Friday, February 26, 2016

Sixty-eight

I tell myself that I haven’t killed myself yet because I still want to understand. But what do I want to understand?

I want to understand the world. I also want to understand myself, because I am part of the world.

The world, which seems
To lie before us like a land of dreams,
So various, so beautiful, so new,
Hath really neither joy, nor love, nor light,
Nor certitude, nor peace, nor help for pain;
And we are here as on a darkling plain
Swept with confused alarms of struggle and flight,
Where ignorant armies clash by night.

Is this true?

Of course it’s true. I’m not a fool. Neither am I arrogant enough to assume that anyone who disagrees with me is a fool.
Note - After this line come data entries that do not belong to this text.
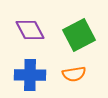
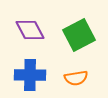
orange semicircle: moved 2 px right, 4 px down
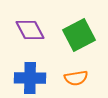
blue cross: moved 3 px down
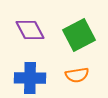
orange semicircle: moved 1 px right, 3 px up
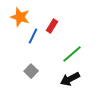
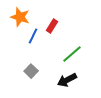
black arrow: moved 3 px left, 1 px down
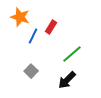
red rectangle: moved 1 px left, 1 px down
black arrow: rotated 18 degrees counterclockwise
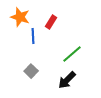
red rectangle: moved 5 px up
blue line: rotated 28 degrees counterclockwise
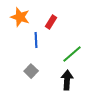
blue line: moved 3 px right, 4 px down
black arrow: rotated 138 degrees clockwise
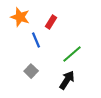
blue line: rotated 21 degrees counterclockwise
black arrow: rotated 30 degrees clockwise
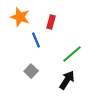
red rectangle: rotated 16 degrees counterclockwise
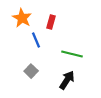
orange star: moved 2 px right, 1 px down; rotated 12 degrees clockwise
green line: rotated 55 degrees clockwise
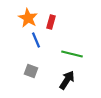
orange star: moved 6 px right
gray square: rotated 24 degrees counterclockwise
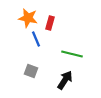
orange star: rotated 18 degrees counterclockwise
red rectangle: moved 1 px left, 1 px down
blue line: moved 1 px up
black arrow: moved 2 px left
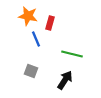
orange star: moved 2 px up
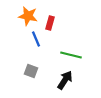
green line: moved 1 px left, 1 px down
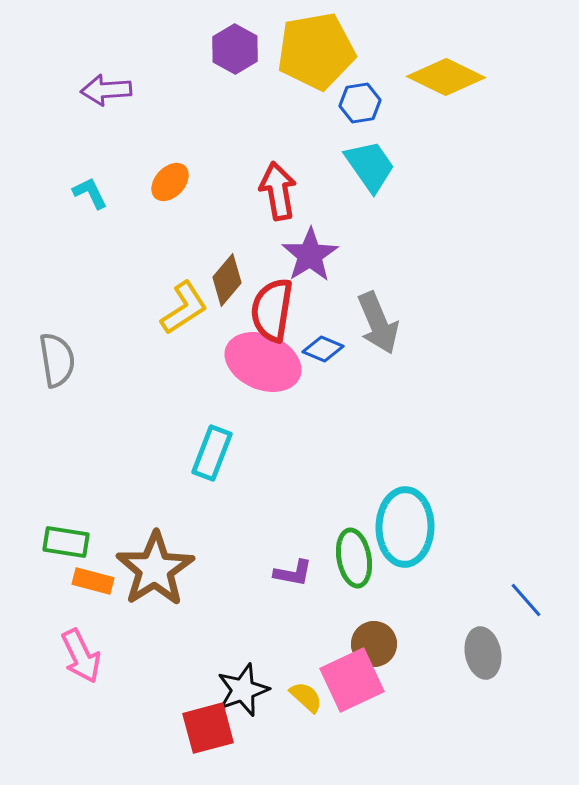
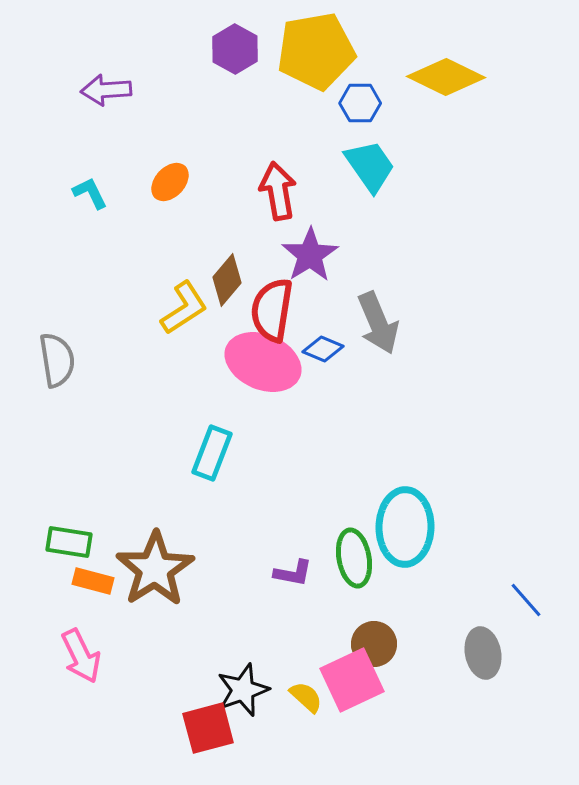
blue hexagon: rotated 9 degrees clockwise
green rectangle: moved 3 px right
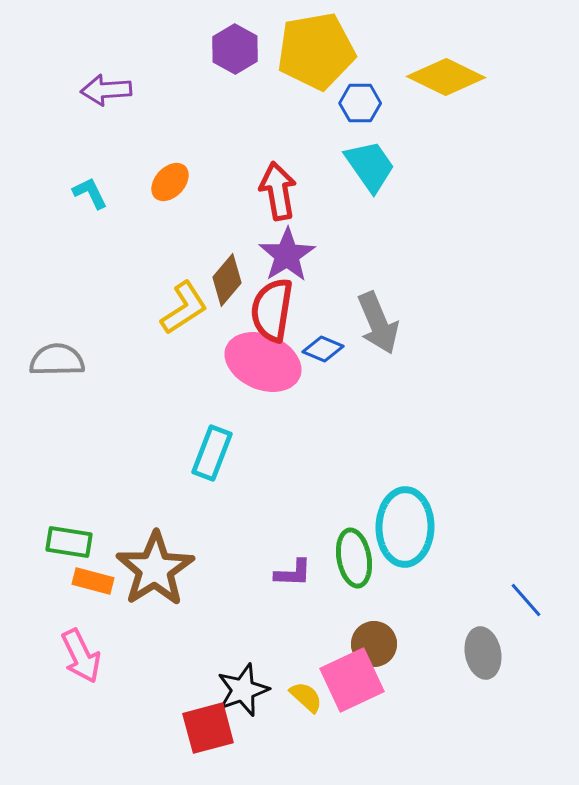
purple star: moved 23 px left
gray semicircle: rotated 82 degrees counterclockwise
purple L-shape: rotated 9 degrees counterclockwise
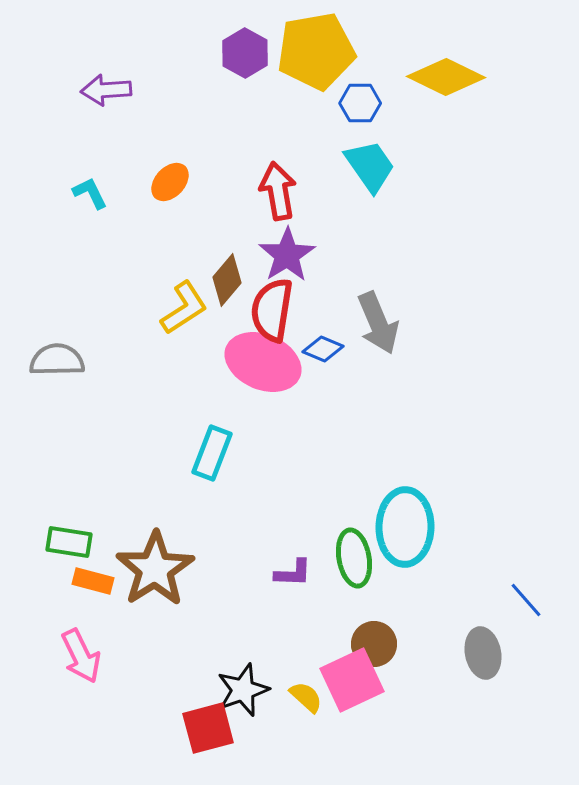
purple hexagon: moved 10 px right, 4 px down
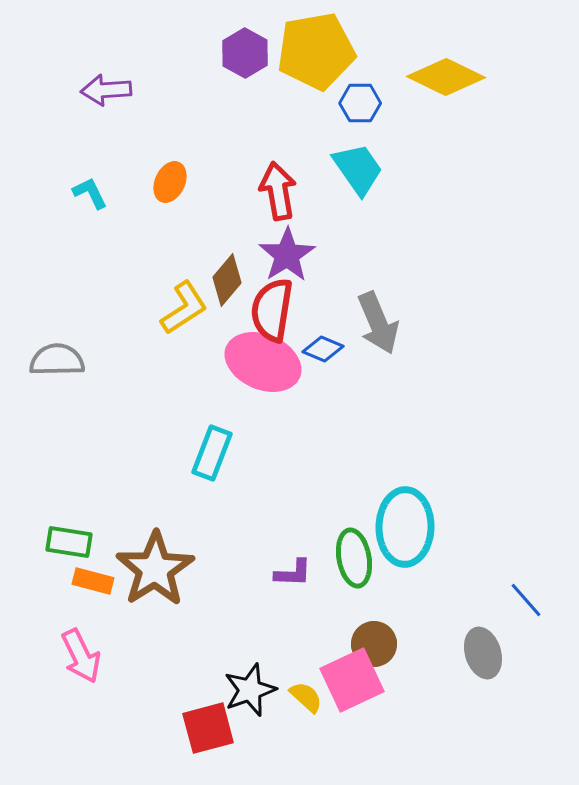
cyan trapezoid: moved 12 px left, 3 px down
orange ellipse: rotated 18 degrees counterclockwise
gray ellipse: rotated 6 degrees counterclockwise
black star: moved 7 px right
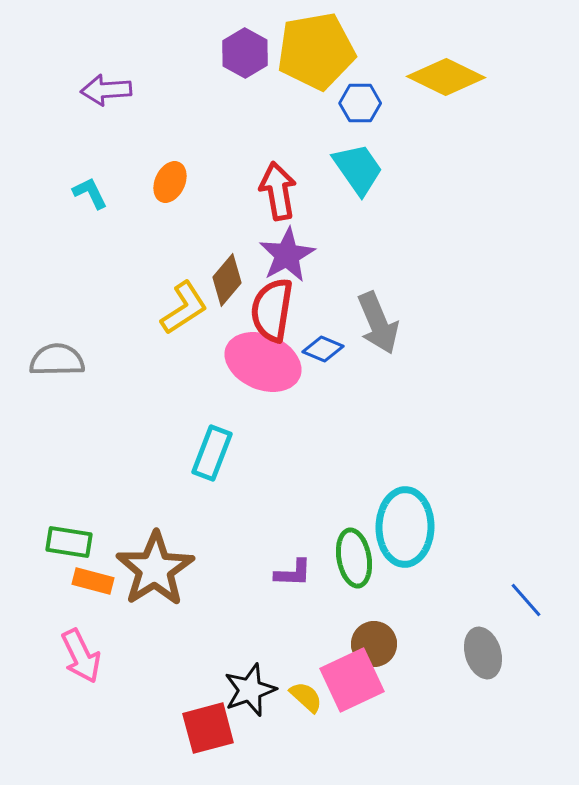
purple star: rotated 4 degrees clockwise
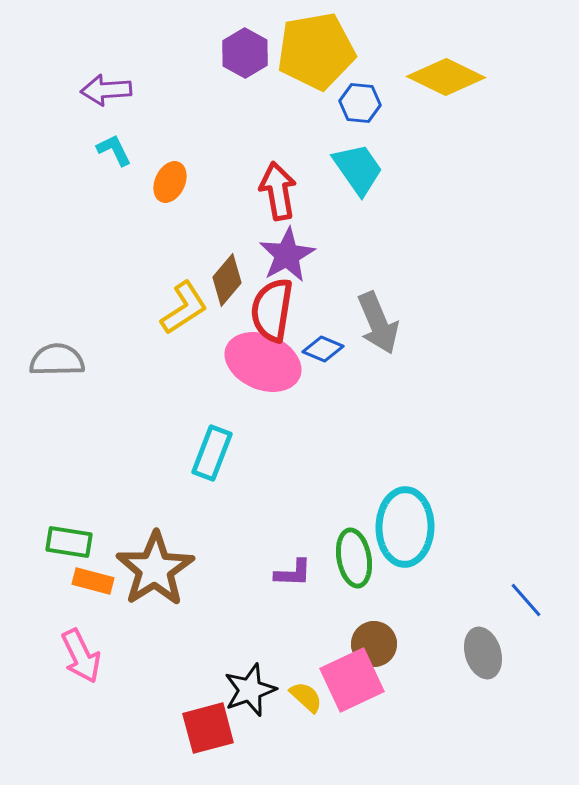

Neither am I foolish enough to assume the world is a better place than it seems to me, merely because other people seem to tolerate what to me seems intolerable,

It's not that they and I see the world differently. They see the same world I do. They tolerate it either because they don't care if others suffer so long as they don't, or because they see what I can’t.

They see something that reconciles them to the world’s pain, something they think gives meaning to what seems to me a meaningless battle of ignorant armies; and it gives them hope.  

I see no reason to hope. But is this because who and what I am blinds me to the truth?

When I was young, I thought I was going to change the world for the better. Others thought so, too. Were they and I wrong about me, or wrong about the world?

Am I arrogant enough to think that, if I couldn’t change the world, no one can?

I'm sure there are those who could do what I couldn’t, but I don’t see anyone who wants to.